BTW for the several folks who have asked how things are progressing with future books in the APOCTHULHU line, the answer is … “very well, thanks for asking” :). We have the written manuscripts for the next two titles submitted and queued for editing. One will be an anthology of epic-sized-scenarios (each the same size as the ready-to-run adventures in the back of the core rulebook, ~50pp each). The other will be the highly-anticipated full sourcebook for William Hope Hodgson’s “Night Land” setting. For this, Kevin Ross has crafted a trio of amazing and imaginative journeys of exploration out into the pitch-black wastelands …
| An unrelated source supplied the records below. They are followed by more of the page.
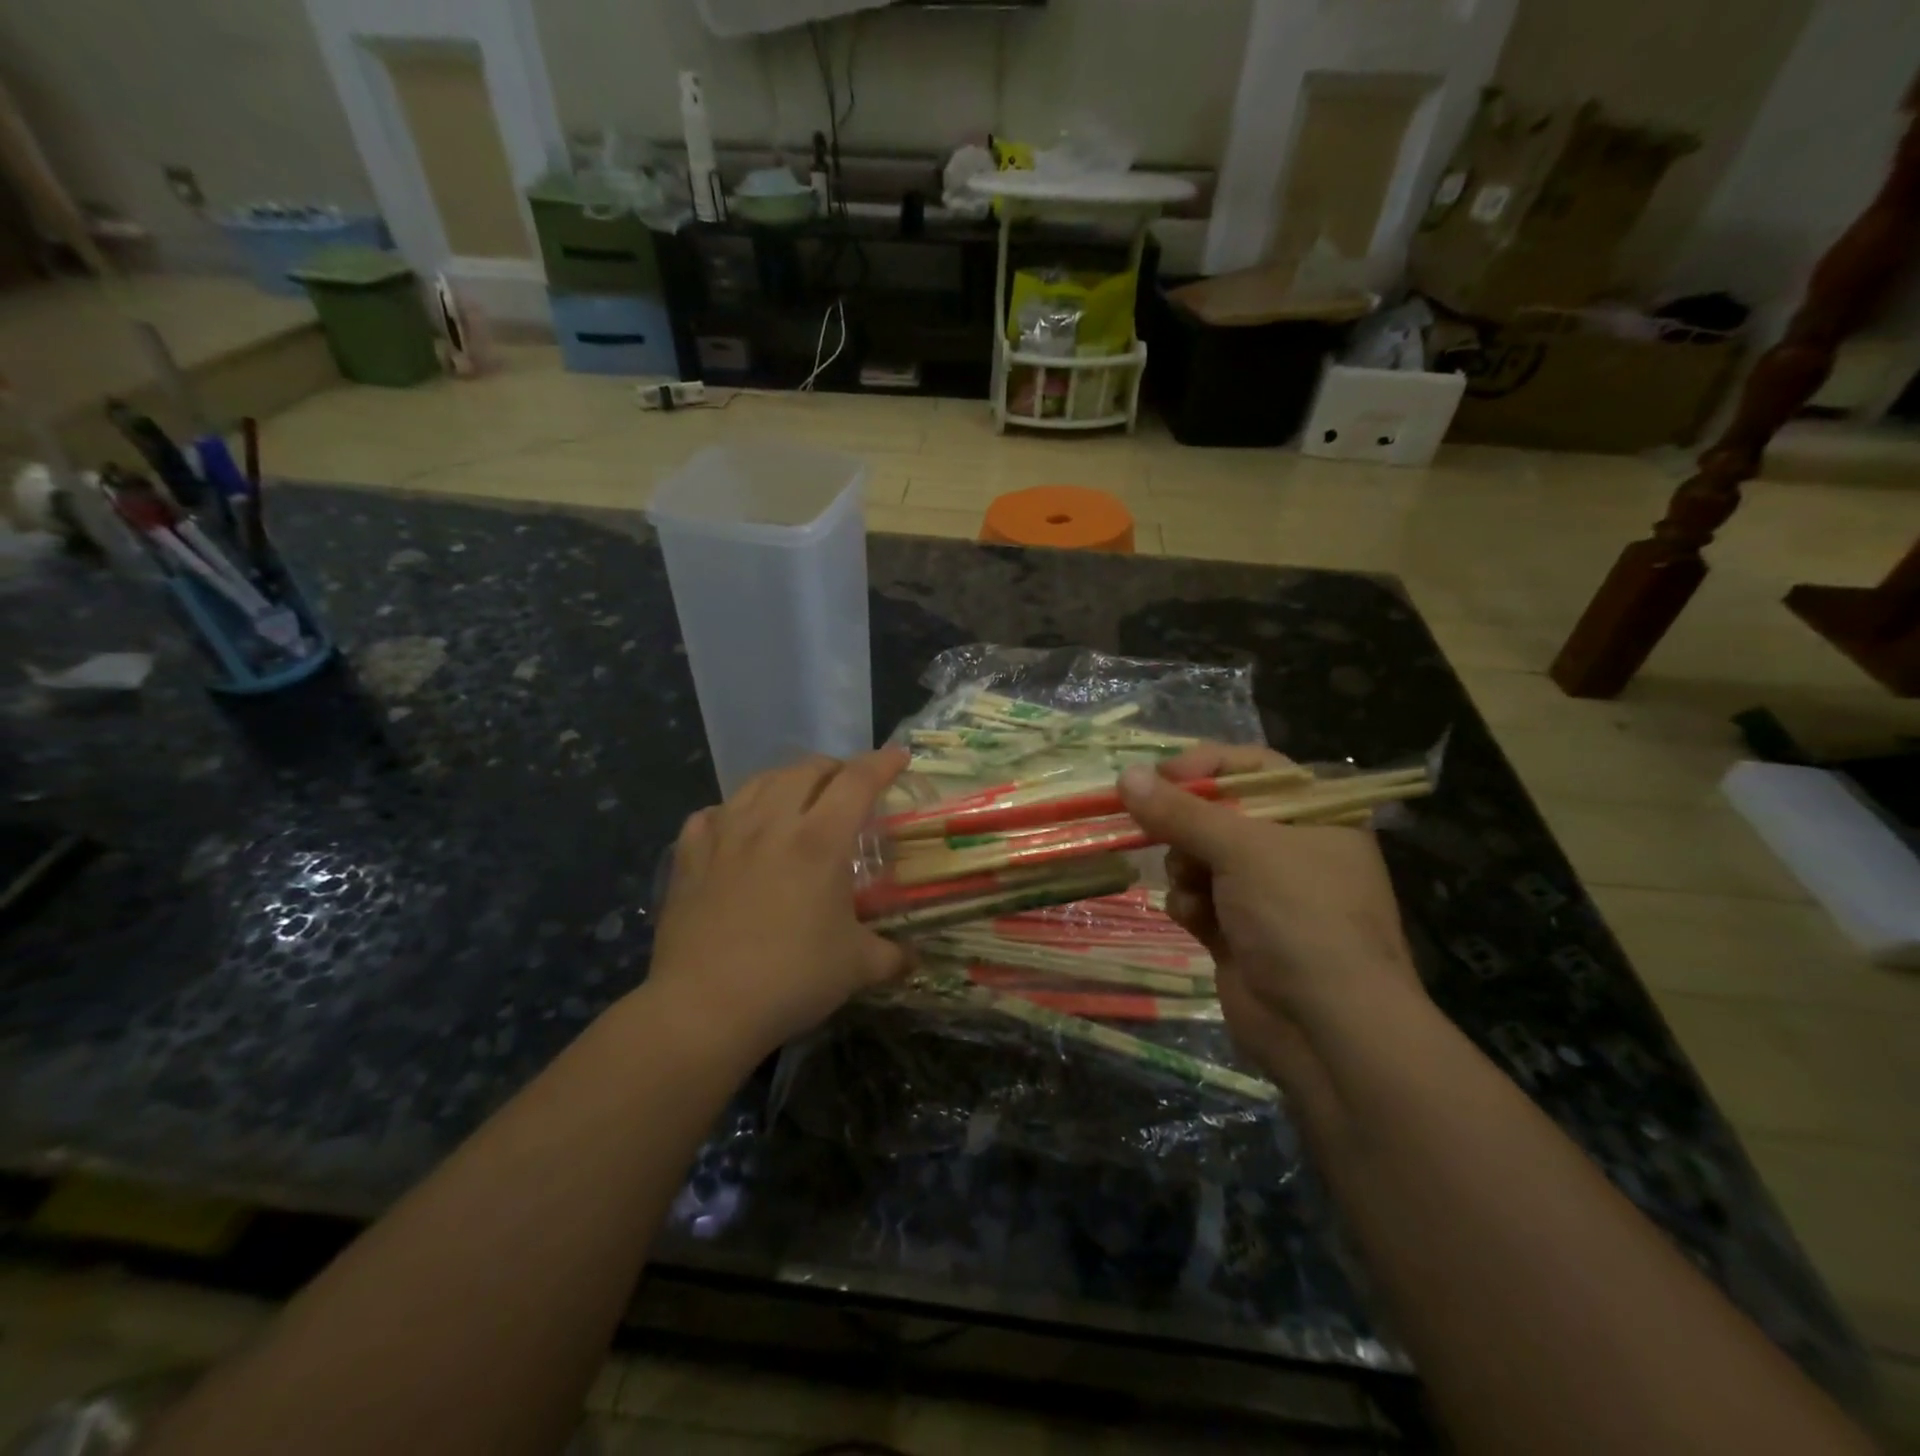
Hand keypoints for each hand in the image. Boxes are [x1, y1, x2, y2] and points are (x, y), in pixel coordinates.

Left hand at [647, 749, 910, 1060]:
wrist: (704, 1008)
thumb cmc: (791, 980)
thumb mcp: (856, 967)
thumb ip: (892, 956)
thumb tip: (914, 958)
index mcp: (819, 841)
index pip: (857, 781)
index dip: (883, 762)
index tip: (900, 757)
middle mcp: (772, 824)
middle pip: (807, 769)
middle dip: (835, 768)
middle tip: (849, 787)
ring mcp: (725, 836)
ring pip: (758, 782)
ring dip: (786, 780)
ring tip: (797, 798)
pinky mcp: (689, 857)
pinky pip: (712, 814)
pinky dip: (732, 812)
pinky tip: (736, 828)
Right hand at [1117, 745, 1421, 1087]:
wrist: (1327, 1028)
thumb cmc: (1299, 916)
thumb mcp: (1242, 849)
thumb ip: (1179, 811)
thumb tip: (1125, 775)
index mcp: (1314, 814)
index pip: (1251, 767)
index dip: (1203, 767)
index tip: (1156, 779)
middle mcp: (1291, 847)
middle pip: (1217, 813)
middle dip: (1186, 827)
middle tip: (1161, 833)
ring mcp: (1265, 893)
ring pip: (1199, 856)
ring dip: (1185, 869)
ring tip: (1193, 887)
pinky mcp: (1239, 931)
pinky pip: (1198, 899)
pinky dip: (1191, 906)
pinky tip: (1197, 921)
We are predicting both these books will be 2021 titles, with the scenario anthology arriving first. I don’t want to jinx things by setting actual release-dates yet, but rest assured we are working flat-out on getting these out there for folks to use in their Lovecraft and/or Post-Apocalypse games!
We’ve recently been stoked to see mention of APOCTHULHU turning up on several discussion boards and other RPG-related channels. As a micro-sized publisher, we don’t have a lot of funds (or indeed time) to devote to comprehensively advertising our game in all the different places that gamers lurk, so having some word-of-mouth recommendations out there is gold for us.
One interesting (and unexpected) theme that’s emerged from a few comments posted online is the idea of adapting APOCTHULHU to solo play (that is, for running by yourself without a GM). I guess the continued locked-down state of many parts of the world means that a lot more people are getting their gaming fix in this way … and the free (and we think pretty awesome) scenario at the back of the APOCTHULHU Quickstart makes a great self-contained solo game.
Or so it would seem based on this recent comment accompanying Bob V.G.’s 5-star review of the Quickstart on DTRPG:
This week, I soloed my way through APOCTHULHU Quickstart Rules. I used the Mythic Game Master Emulator as the solo engine. It is in a unique setting about a gritty life in a Lovecraftian Post-Apocalypse. I used the six characters that are included with the adventure. The adventure quest is to meet up with a scientist. When the characters get near the town, everything starts going wrong. While they were waiting for him to show up, they had time to explore a town for food and weapons. In the hardware store they found Adam Hanes, a teenager. They got some information from him and agreed to meet at his place later. After exploring for a few hours, they visited Adam and two things happened there, (1) Adam fell in love with the dog that was travelling with the adventurers and (2) Adam’s sister told them that the scientist was taken by the cultists. The dog was left with Adam and the characters went to the “Church of the Blessed Rain”. There was a huge shootout inside the farmhouse. The characters managed to kill the cult leader and three cultists. And then a grenade was thrown into the kitchen where the PCs were fighting. Mariano died. Sig was the second to die as they were escaping. They did not want to lead the remaining cultists to Adam, so they went back home. They were not able to find the scientist, so the quest failed. Maybe you will have better luck. This quickstart has 72 pages – 31 pages for the rules, 24 pages for the adventure, 13 pages for the characters, and 2 maps. It was designed for a game master and several players. Give this exciting adventure a try!
Bob V.G. on DriveThruRPG
Bob isn’t the only person who has thought of adapting APOCTHULHU for solo play … in fact we were most excited to see an entire product turn up on DriveThruRPG dedicated to just that purpose. “Sole Survivor” is a PDF written by Peter Rudin-Burgess who has a blog called Parts Per Million which somewhat specializes in solo RPG adaptations. While we haven’t seen a copy of Peter’s PDF, the video on the DTRPG page does sound quite intriguing.